Australian Digital Forensics Conference

Document Type

Conference Proceeding

Publisher

School of Computer and Information Science, Edith Cowan University, Perth, Western Australia

Abstract

Eliminating the opportunities to successfully acquire data from mobile devices is a critical security objective for certain organisations. In particular, Government agencies require assurance that classified data is secured against hostile forensic analysis. The Secure Systems Silicon Data Vault (SDV) is a hardware based data encryption and access control device that has been accredited by the Australian Government to secure classified information held on laptops and portable hard disk drives; hardware is recognised as a superior trusted platform to implement security mechanisms. The SDV’s 128bit Advanced Encryption Standard (AES) cryptography, sophisticated key management & access controls and total disk encryption makes the SDV an extremely difficult device from which to acquire data and perform forensic analysis. With the increasing functionality and storage capabilities of Smartphones strong security mechanisms are required by organisations that may hold sensitive data on these devices. Software based security applications exist for Smartphones that provide good security and severely impact the acquisition of data suitable for forensic analysis.
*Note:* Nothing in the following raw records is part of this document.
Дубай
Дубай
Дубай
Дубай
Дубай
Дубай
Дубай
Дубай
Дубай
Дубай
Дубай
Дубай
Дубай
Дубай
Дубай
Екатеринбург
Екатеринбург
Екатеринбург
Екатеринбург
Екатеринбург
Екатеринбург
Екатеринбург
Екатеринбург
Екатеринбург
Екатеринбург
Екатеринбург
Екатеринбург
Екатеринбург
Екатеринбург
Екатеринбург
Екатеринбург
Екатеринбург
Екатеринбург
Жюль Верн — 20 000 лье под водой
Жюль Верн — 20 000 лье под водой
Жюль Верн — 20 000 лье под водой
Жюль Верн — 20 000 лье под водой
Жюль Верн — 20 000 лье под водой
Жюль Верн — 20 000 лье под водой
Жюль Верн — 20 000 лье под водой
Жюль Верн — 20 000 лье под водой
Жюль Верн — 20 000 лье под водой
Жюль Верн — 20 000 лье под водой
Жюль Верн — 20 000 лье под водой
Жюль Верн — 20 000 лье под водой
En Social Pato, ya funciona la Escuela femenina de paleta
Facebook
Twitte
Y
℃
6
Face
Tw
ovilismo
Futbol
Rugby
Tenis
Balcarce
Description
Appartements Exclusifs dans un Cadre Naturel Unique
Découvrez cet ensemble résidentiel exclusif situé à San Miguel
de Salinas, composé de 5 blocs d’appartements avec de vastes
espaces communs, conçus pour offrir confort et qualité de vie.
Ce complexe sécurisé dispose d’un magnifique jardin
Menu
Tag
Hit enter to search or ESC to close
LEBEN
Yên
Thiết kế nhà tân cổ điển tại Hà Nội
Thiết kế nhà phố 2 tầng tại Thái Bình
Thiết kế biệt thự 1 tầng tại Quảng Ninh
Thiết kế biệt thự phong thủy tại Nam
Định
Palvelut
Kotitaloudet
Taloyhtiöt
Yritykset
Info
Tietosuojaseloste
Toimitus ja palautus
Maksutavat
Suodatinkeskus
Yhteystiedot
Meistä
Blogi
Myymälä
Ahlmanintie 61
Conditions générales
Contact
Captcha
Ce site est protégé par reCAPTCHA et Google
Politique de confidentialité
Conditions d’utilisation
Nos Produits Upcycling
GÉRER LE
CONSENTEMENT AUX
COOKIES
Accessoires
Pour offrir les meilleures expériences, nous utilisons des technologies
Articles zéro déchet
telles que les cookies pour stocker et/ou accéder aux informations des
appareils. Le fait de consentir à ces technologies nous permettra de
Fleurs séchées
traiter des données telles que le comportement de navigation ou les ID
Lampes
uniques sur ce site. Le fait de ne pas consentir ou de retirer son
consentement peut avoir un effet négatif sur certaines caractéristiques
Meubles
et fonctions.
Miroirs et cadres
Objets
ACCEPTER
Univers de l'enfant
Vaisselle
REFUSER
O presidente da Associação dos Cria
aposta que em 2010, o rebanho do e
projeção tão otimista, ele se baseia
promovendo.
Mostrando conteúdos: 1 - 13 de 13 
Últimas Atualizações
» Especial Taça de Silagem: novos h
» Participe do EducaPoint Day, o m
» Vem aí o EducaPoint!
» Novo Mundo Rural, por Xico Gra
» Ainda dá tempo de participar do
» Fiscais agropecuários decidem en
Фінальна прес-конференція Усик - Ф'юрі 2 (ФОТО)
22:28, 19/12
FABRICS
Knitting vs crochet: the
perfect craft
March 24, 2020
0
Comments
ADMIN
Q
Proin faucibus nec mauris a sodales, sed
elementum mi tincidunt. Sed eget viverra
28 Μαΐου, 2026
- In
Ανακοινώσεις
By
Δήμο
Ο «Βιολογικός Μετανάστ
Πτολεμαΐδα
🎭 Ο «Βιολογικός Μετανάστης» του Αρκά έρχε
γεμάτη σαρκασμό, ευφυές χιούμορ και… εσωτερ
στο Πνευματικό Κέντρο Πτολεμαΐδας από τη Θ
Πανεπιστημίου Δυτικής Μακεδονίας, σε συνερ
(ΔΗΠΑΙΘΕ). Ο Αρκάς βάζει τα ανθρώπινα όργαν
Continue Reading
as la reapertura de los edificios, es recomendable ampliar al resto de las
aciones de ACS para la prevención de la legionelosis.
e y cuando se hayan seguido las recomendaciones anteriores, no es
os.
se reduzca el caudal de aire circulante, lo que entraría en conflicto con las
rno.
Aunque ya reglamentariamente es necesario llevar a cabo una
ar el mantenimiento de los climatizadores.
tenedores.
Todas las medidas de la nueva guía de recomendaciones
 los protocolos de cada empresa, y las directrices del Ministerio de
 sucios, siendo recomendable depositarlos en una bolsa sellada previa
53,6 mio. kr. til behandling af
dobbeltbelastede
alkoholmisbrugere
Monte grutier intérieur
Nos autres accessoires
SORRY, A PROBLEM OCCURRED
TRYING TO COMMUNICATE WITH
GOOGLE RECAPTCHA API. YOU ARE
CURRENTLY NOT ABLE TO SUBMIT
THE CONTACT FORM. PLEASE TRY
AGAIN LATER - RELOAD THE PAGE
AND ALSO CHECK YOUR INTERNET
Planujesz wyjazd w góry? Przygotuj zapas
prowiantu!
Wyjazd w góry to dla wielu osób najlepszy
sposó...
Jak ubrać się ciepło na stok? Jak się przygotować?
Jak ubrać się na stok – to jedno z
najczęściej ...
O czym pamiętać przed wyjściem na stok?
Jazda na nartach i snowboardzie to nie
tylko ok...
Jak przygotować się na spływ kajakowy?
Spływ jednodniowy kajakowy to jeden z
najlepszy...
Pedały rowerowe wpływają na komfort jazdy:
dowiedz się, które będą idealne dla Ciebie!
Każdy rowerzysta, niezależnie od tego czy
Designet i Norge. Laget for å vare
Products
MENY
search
If strong hardware based security can be integrated into a Smartphone, forensic analysis could be further constrained. This paper considers the feasibility of implementing the SDV technology into a Palm Treo. An overview of the SDV is given and six security design principles are enumerated. Implementation of the six design principles ensure the SDV provides strong security. The Treo architecture is reviewed and the concept of operation enumerated. The challenges with respect to implementing a Smartphone SDV that is conformant with the security design principles are discussed. Possible Smartphone SDV conceptual designs are presented. The concept of operation, implementation issues and conformance of each conceptual design to the SDV security design principles are discussed.

Comments

5th Australian Digital Forensics Conference, Edith Cowan University, Perth Western Australia, December 3rd 2007.